Pierre Versins, autodidacte et érudit, dans son Encyclopédie de l'Utopie, des Voyages extraordinaires et de la Science Fiction (1972), retient comme première anticipation datée et consciente, donc au sens moderne, un court texte de six pages d'un certain Francis Cheynell, Aulicus his dream, publié en 1644. C'est, vu dans un rêve par un anti-royaliste, ce qui se passerait si Charles Ier retournait à Londres. Je dois avouer que je ne l'ai ni lu ni vu. Versins signale en deuxième lieu Épigone : histoire du siècle futur de Jacques Guttin, paru en 1659. Guttin situe d'emblée l'action de son roman dans l'avenir. Ce qui est intéressant, c'est que Pierre Versins, érudit méticuleux, ne trouve entre en 1644 et 1800 que vingt-six anticipations françaises, anglaises et allemandes (dont une douteuse).
Cette innovation a donc mis du temps à pénétrer les esprits, à devenir une espèce littéraire de plus en plus autonome. Dans cette liste, je ne peux résister à l'envie de citer l'An deux mille quatre cent quarante : rêve s'il en fût jamais de Louis Sébastien Mercier (1771 & 1786), qui par son succès public donne le vrai coup d'envoi, et de Restif de la Bretonne, l'An 2000, publié en 1789.
Après le début du xixe siècle, les textes vont vite se multiplier et à la fin du siècle, l'anticipation est un genre constitué et consacré. Un texte prophétique à cet égard est le Roman de l'avenir de Félix Bodin (1831-1834).
Si je déplore que les historiens et les littéraires et en particulier les dix-septièmistes et les dix-huitièmistes aient négligé de constituer cette histoire, c'est que cette invention de l'anticipation, apparemment ingénue mais venue à un certain moment, a bouleversé, en somme par inadvertance, notre conception de l'avenir. L'anticipation littéraire permet en effet d'écrire ce qu'on veut — qu'on désire ou qu'on redoute, au fond, c'est la même chose — à propos de ce qui peut advenir. Elle ouvre au champ des possibles. Et par là, elle introduit deux dimensions importantes de notre culture : la littérature d'anticipation, devenue depuis Science-Fiction, qui exprime — je l'ai dit — des désirs et des craintes (comme le rêve mais sur un autre plan), et d'autre part la prospective, qui est un outil d'analyse des possibles.

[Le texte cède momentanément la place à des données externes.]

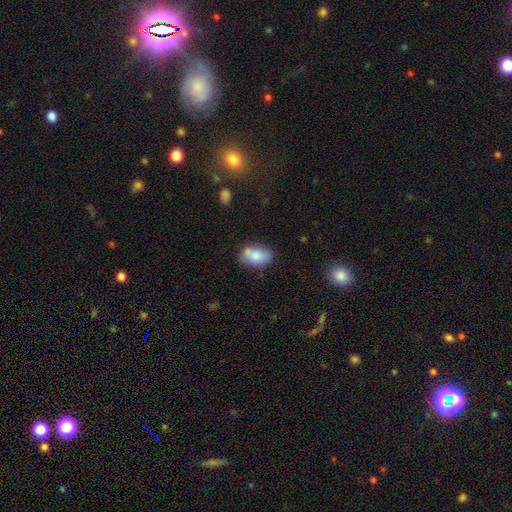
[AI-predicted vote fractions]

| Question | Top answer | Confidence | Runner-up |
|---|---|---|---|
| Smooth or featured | smooth | 78% | featured or disk (15%) |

C'est ce balancement entre désir et analyse qui me semble caractéristique de l'approche moderne de la pluralité des avenirs. L'irresponsabilité des auteurs de Science-Fiction leur permet l'audace de l'imagination, ce qui souvent leur a porté chance du point de vue de la pertinence. C'est évidemment dans cet immense champ que l'on va trouver des anticipations, des science-fictions relatives à la fabrication de l'humain, à sa transformation, à son évolution dirigée, à la maîtrise de son corps au sens le plus fort et dont je vais évoquer quelques exemples.

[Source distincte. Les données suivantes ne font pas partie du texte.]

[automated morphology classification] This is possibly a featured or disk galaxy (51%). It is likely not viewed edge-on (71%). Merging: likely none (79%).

Mais je crois qu'il faut d'abord prendre la dimension quantitative de cette littérature : on estime que depuis les origines environ cent mille textes ont été publiés relevant de la Science-Fiction, dont plus de 90 % au siècle dernier, c'est-à-dire au xxe siècle. Personne ne peut prétendre dominer un tel univers. Je me limiterai donc à une douzaine de textes, en alternant ceux qui sont très connus et qui vous serviront de repères et ceux qui sont inconnus sans doute de la majorité de ce public, chacun offrant une problématique exemplaire que je soulignerai en une phrase au risque d'une réduction abusive.
Commençons par Charles-François Tiphaigne de La Roche et son roman Amilec ou la Graine d'hommes publié en 1753. Amilec est une anagramme transparente de Malice, ce qui annonce d'emblée une ironie quasi swiftienne. Tiphaigne introduit dès son prologue une idée intéressante, celle de la rencontre du rêve et de la science : il s'agit de « la route qui conduit au sanctuaire de la nature […] Que ne l'ai-je su plus tôt que pour faire des systèmes et des découvertes, il ne s'agissait que de rêver philosophiquement. »

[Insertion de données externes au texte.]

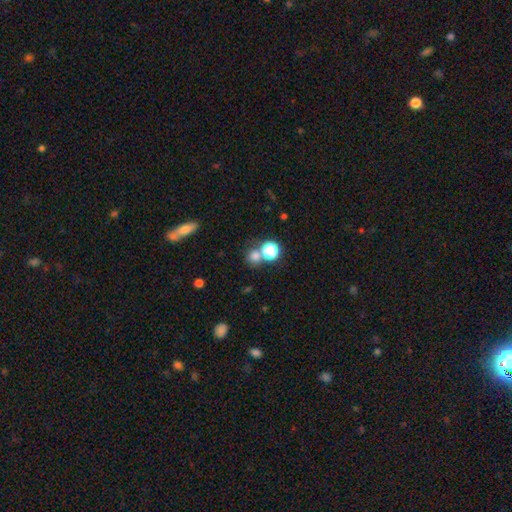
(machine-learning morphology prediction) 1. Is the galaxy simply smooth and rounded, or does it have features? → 73% smooth, 19% star or artifact, 8% featured or disk.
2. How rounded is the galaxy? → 86% round, 13% in between, 1% cigar-shaped.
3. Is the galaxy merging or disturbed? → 55% none, 33% merger, 8% minor disturbance, 4% major disturbance.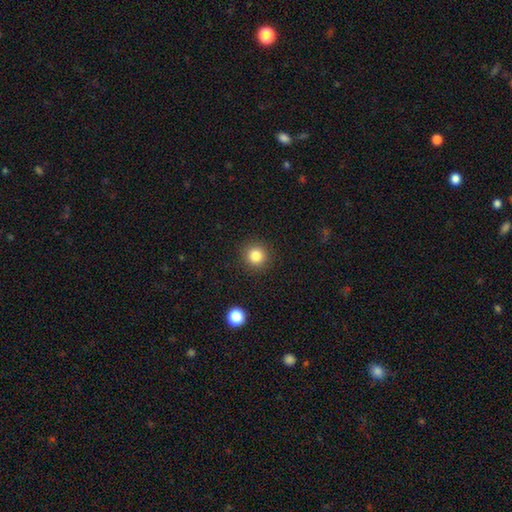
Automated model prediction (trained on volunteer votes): Smooth or featured?
  - smooth: 83% *
  - star or artifact: 11%
  - featured or disk: 6%
How rounded?
  - round: 94% *
  - in between: 5%
  - cigar-shaped: 1%
Merging?
  - none: 91% *
  - minor disturbance: 6%
  - major disturbance: 2%
  - merger: 1%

. Ce rêve métaphorique fera littérairement fortune. Il préfigure la Science-Fiction constituée d'imagination plus quelques connaissances qui la nourrissent. Le texte raconte comment Amilec, un Génie (au sens d'un esprit tutélaire), trie les graines d'hommes, émises par les pores de la peau, en vue de peupler les autres mondes, de Mercure à Saturne, en spécialisant quelque peu les populations : ainsi, sur la Lune sont les étourdis. Tiphaigne évoque donc une prédestination génétique. Évidemment, il s'amuse. Mais pour lui, l'humain, c'est la graine. Nous dirions la prédisposition génétique.
Évoquons ensuite Mary Shelley et son célèbre Frankenstein (1818 & 1831). On y relèvera trois traits caractéristiques : 1) l'humain artificiel est recomposé à partir de morceaux de cadavres. L'approche de Mary Shelley est donc résolument matérialiste : l'Homme est une machine ; 2) la créature du docteur Frankenstein est un homme supérieur, par la force, par l'endurance et peut-être bien par l'intelligence. Frankenstein redoute de lui donner une compagne car il craint que leur progéniture n'en vienne à menacer les humains naturels ; 3) cette créature est un homme moral et non un monstre, et c'est un homme qui souffre d'être rejeté par la communauté humaine et d'être seul. Pour Mary Shelley, l'humain est une qualité d'une machine complexe.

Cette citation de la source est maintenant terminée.